The explanation about the second finger, "index" (salutaris, demonstrativus) also seems clear and obvious. For example, Horace have used it in their Sermons (or Satires). 2.8, 20-26:
Myself at top, then Viscus, and below
Was Varius: after us came Balatro,
Vibidius also, present at the treat
Unasked, as members of Maecenas' suite.
Porcius and Nomentanus last, and he,
Our host, who lay betwixt them, made the three:
Porcius the undermost, a witty droll,
Who makes you laugh by swallowing cheesecakes whole:
While Nomentanus' specialty was this,
To point things out that vulgar eyes might miss;
(Translation by John Conington, M.A. Corpus Professor of Latin in the University of Oxford).
'summus ego et prope me Viscus Thurinus et infra,
si memini, Varius; cum Seruilio Balatrone
Vibidius, quos Maecenas adduxerat umbras.
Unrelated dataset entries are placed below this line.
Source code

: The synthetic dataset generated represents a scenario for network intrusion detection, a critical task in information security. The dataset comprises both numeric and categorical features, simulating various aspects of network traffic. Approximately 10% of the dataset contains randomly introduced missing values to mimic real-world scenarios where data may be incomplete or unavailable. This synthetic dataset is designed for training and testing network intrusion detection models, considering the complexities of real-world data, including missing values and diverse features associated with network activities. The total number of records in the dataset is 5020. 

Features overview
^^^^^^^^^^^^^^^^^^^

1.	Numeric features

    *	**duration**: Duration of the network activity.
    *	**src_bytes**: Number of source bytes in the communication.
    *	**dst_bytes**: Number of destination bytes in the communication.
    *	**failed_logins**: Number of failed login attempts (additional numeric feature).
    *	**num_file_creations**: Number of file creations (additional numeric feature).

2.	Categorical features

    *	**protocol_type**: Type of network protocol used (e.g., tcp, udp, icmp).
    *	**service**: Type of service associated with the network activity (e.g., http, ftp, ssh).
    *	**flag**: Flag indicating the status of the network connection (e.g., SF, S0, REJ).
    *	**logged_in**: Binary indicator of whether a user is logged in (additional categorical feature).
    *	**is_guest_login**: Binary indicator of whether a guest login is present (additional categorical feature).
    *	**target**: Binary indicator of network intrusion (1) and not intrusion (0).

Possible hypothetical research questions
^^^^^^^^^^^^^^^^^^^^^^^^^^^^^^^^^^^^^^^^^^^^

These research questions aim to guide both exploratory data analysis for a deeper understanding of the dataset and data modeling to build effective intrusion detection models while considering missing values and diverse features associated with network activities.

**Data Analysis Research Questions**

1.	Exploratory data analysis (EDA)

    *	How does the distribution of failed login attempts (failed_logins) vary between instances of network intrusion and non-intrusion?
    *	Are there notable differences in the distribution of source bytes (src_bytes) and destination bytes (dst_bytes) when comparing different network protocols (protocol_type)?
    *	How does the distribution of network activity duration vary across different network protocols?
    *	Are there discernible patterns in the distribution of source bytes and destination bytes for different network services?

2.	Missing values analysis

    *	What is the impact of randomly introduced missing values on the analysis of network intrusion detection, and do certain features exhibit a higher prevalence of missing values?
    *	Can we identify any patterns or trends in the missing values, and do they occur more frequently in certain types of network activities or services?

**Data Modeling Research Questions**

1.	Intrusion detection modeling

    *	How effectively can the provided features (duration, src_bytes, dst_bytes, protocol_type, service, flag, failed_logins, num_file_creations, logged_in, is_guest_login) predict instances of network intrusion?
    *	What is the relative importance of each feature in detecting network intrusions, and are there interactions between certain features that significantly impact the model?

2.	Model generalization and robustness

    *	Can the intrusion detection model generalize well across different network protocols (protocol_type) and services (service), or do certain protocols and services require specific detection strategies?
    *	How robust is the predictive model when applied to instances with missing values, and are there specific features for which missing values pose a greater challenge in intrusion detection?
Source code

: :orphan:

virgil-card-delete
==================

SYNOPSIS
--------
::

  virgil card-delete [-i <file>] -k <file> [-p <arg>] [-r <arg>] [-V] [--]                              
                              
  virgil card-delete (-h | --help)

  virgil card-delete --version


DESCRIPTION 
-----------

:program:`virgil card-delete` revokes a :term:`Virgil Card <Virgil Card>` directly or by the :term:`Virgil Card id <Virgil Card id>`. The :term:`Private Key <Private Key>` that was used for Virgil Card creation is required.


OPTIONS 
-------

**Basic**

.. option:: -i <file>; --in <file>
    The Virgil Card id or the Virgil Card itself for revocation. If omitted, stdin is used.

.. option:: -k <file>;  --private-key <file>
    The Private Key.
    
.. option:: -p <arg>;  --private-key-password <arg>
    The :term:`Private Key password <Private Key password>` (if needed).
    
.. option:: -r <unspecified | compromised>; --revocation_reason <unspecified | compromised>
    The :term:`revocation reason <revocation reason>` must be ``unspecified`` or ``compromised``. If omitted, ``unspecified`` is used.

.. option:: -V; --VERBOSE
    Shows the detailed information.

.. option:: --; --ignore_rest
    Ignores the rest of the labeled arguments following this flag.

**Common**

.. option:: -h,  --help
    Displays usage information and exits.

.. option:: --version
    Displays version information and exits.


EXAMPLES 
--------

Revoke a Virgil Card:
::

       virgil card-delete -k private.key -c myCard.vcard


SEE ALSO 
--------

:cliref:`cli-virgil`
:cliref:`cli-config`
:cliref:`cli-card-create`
Nomentanus erat super ipsum, Porcius infra,
ridiculus totas semel absorbere placentas;
Nomentanus ad hoc, qui, siquid forte lateret,
indice monstraret digito;
The third finger is the "middle" "medius", or large (summus), as it is called in Latin. Why St. Isidorus and the Romans called it impudicus, infamis, famosus? St. Isidorus explains only half, although his readers know exactly what he means. It, 2400 years ago as today, was the ugly, obscene and insulting gesture of “giving the finger” or “flipping the bird”, “short the bird”, which so much extension has acquired in recent times. It consists on maintaining the four closed fingers, lift the middle on a clear representation of the penis and testicles; it is a vulgar gesture that we read in vulgar terms like "to fuck off". To this issue, see: http://en.antiquitatem.com/digitus-impudicus-giving-the-finger
The fourth is called “anularis”, from “anulus” ("ring") and also honestus and medicus in Latin, because in it the ring is worn as St. Isidore says.
"anulus" comes from Latin anus, meaning ring, in circular shape. It is clear, then, why it is named so to the "hole in the digestive tract ends and by which the excrement is expelled".
The name of this finger deserves its own article, because it is very much the ancient literature on the Roman rings, and on the fingers and hand in which it must to be carried. It is no less interesting to analyze why it is called "medical or doctor finger" St. Isidore gives us a simple explanation, which may not be enough. Aulus Gellius, Macrobius, Pliny give us curious and less interesting news on this finger. We also discuss it in a separate article.
The fifth finger is called in Latin "ultimus", "nimius" and "minimus" and meñique, "little", in Spanish precisely because it is the smallest. The Royal Spanish Academy explains the term as "Crossing menino, child, and mermellique or margarique, variations of margarite, from old French margariz, renegade, traitor, paper sometimes attributed to this finger on sayings and fables). In any case it involved with “minino, menino, and these with minimus, the smallest. On English is equally obvious "Little Finger" and in French "petit doigt", in German klein Finger, Italian mignolo, Catalan it petit, dedinho in Galician.
It is also called "auricularis", from “auricula”, the ear, by its adaptation to the function of picking ears.